Nuclear power is our best bet right now for addressing our enormous energy needs because renewables don't cut it, but the nuclear future will certainly not be accident-free and the ecological repercussions to accidents will be severe. That's the cost we need to accept. It's safer than coal and oil which kill thousands every year and have lead to widespread pollution all over the world, but 'safer than coal' doesn't mean 'harmless' and it doesn't mean we should drop renewables and just go nuclear like some seem to suggest.

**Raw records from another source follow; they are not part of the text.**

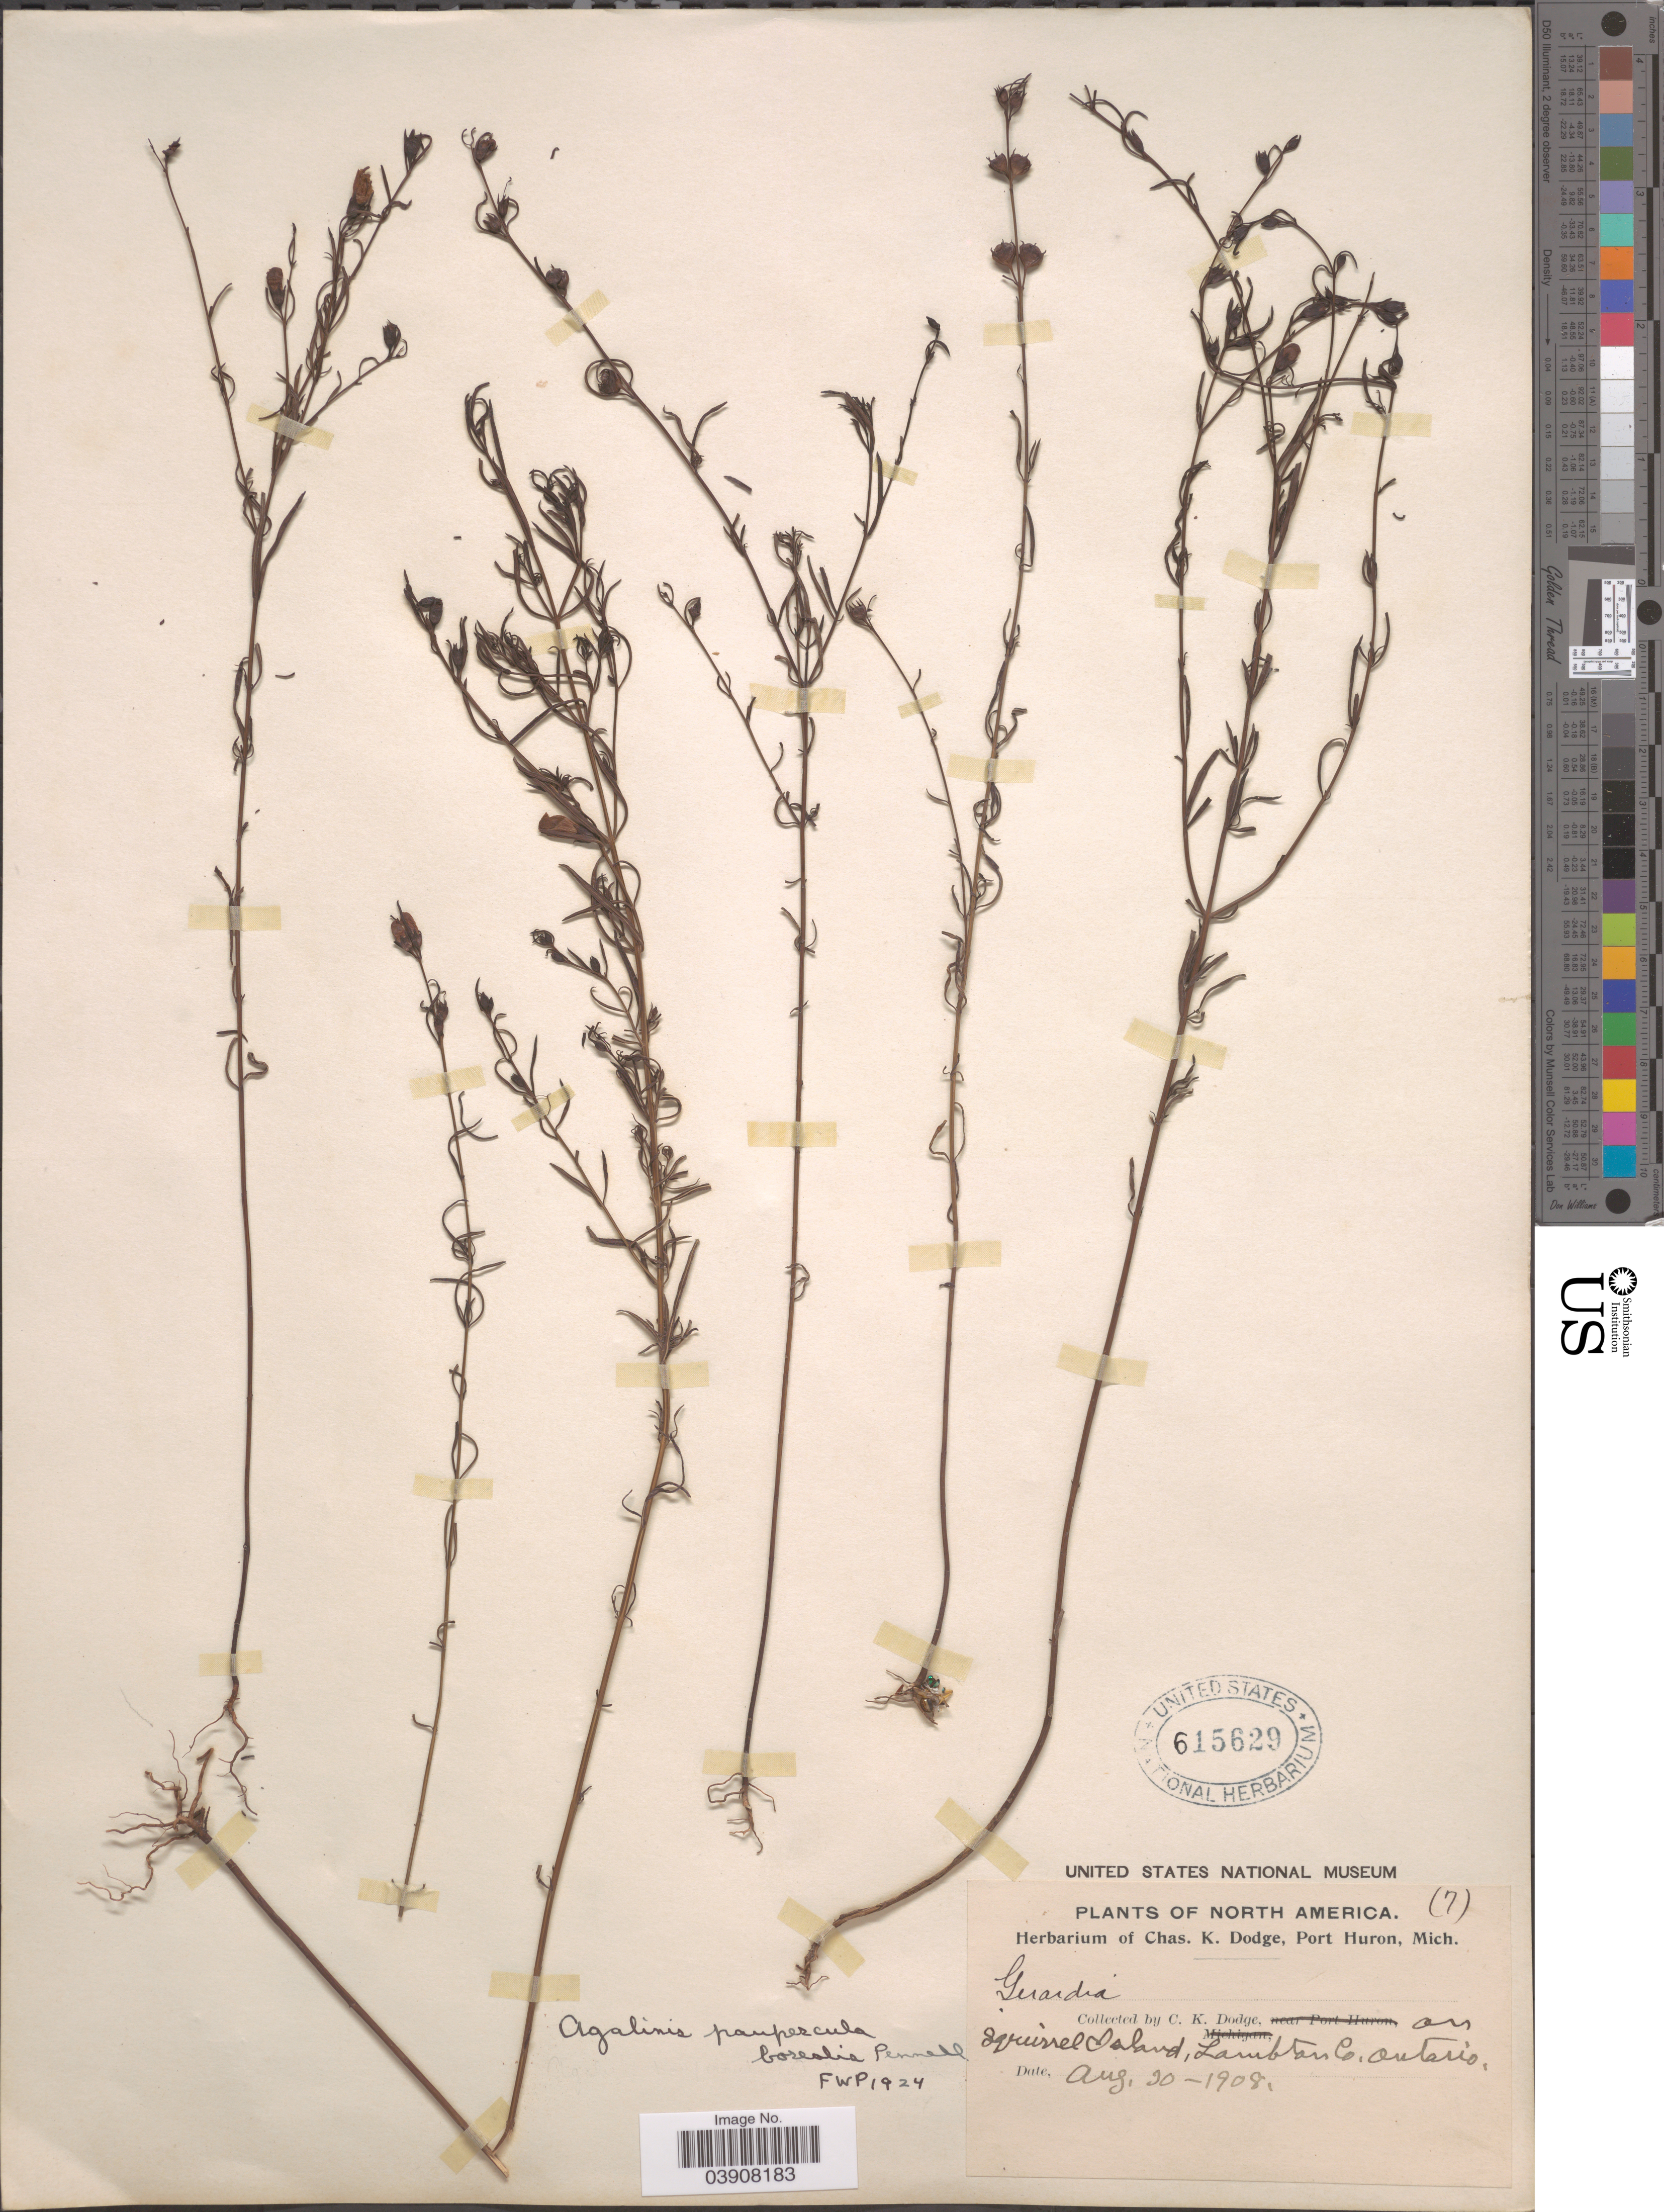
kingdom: Plantae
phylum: Tracheophyta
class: Magnoliopsida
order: Lamiales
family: Orobanchaceae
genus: Agalinis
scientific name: Agalinis paupercula var. borealis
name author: Pennell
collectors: C. K. Dodge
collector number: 7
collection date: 1908-08-30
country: Canada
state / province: Ontario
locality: On Squirrel Island, Lambton Co.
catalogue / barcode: US 615629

[QUOTE=soulharvester;49662958]"The fission reaction in U-235 produces fission products such as Ba, Kr, Sr, Cs, I and Xe with atomic masses distributed around 95 and 135."

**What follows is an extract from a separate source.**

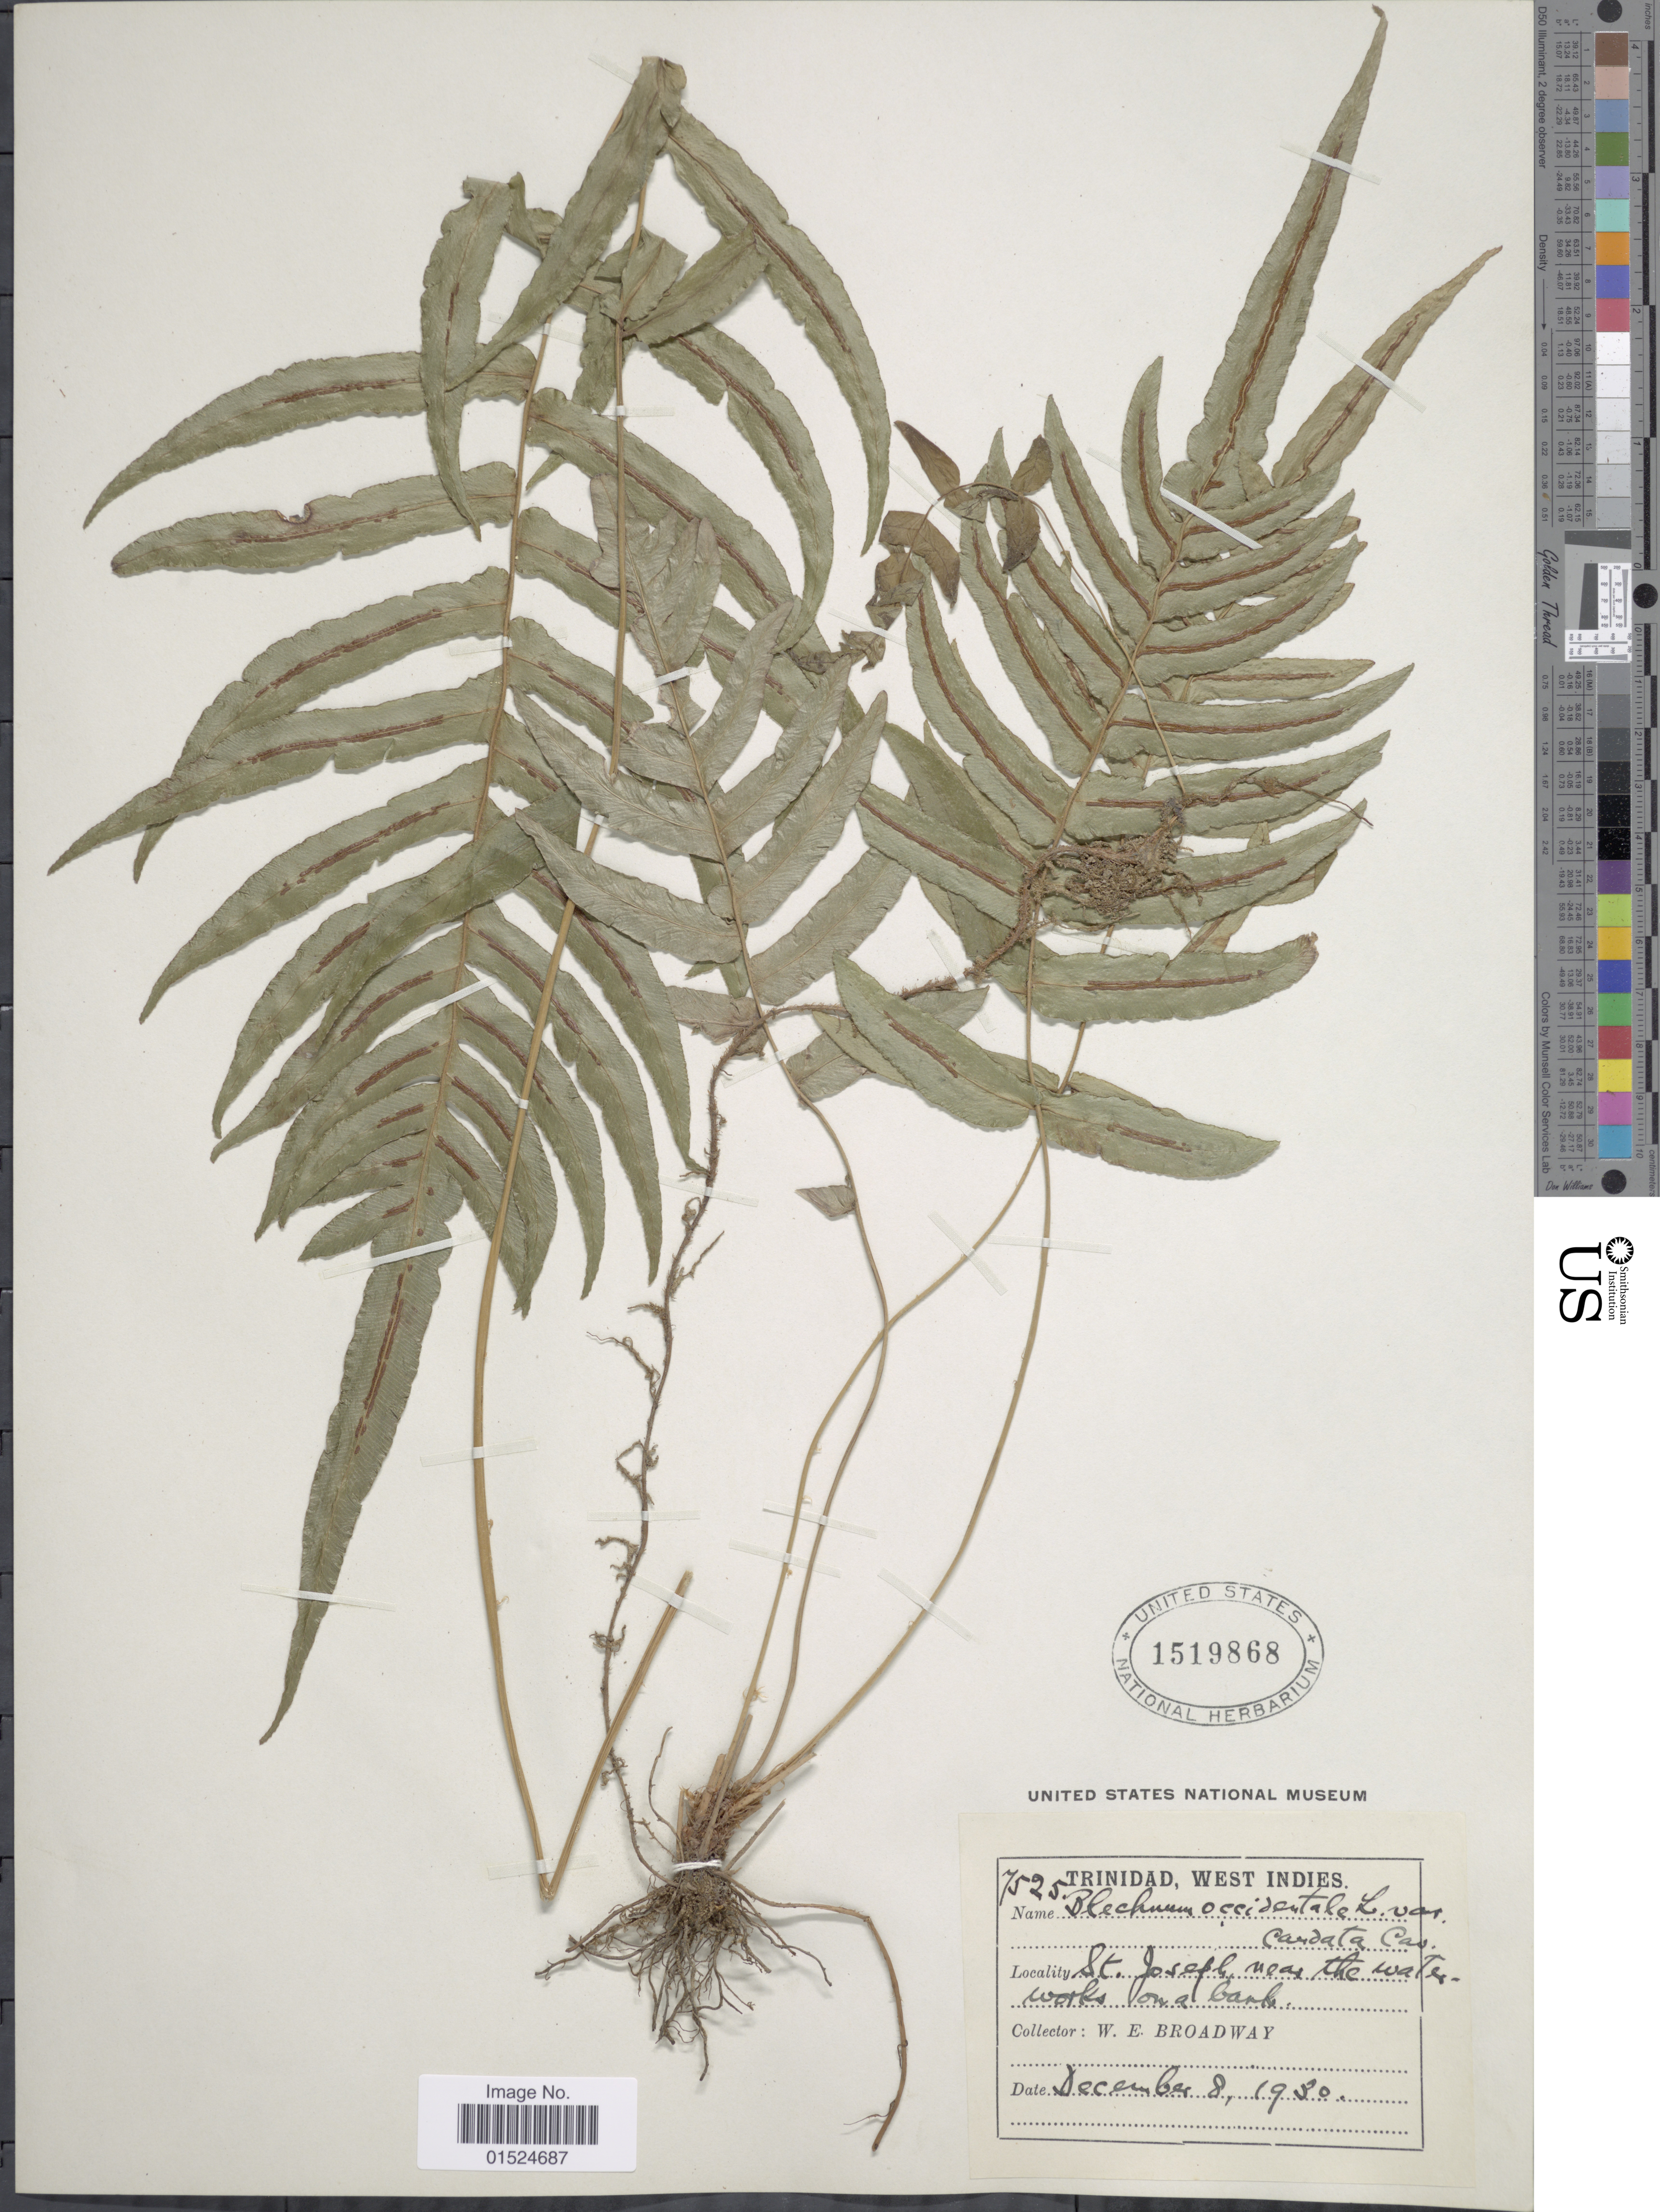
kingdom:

For reference fissible uranium has an atomic mass of 235, hence it's name.
Nuclear waste != nuclear fuel.
Granted, we shouldn't be strapping nuclear waste into rockets regardless. It's both a huge risk and a waste of resources.
I still don't understand why France is the only nation to burn the waste as more fuel. Just kind of makes sense to do so, doesn't it?[/QUOTE]
Spent fuel rods are 96% uranium.
[QUOTE=Headhumpy;49671153]Spent fuel rods are 96% uranium.[/QUOTE]
Yeah, it depends on the kind of reactor, but most spent fuel rods currently out there are almost entirely uranium, just saturated with enough nuclear poisons (ie nuclear byproducts that inhibit the reaction) that the fuel can't reach criticality within the reactor.
The solutions are to either conduct nuclear reprocessing to separate out all the bad stuff, which the Western world frowns upon because that's how you make plutonium (which is, not coincidentally, why we went with uranium reactors over thorium reactors in the 50s- gotta get that plutonium for nukes), build a reactor that can better use that fuel, or accept the loss of 90+% of the uranium as the cost of doing business and chuck the spent fuel down a well.
'Nuclear waste' is a very general term because it could mean anything from a chunk of mostly uranium bathing its container vessel in radiation to a chunk of mostly inert and relatively harmless byproducts.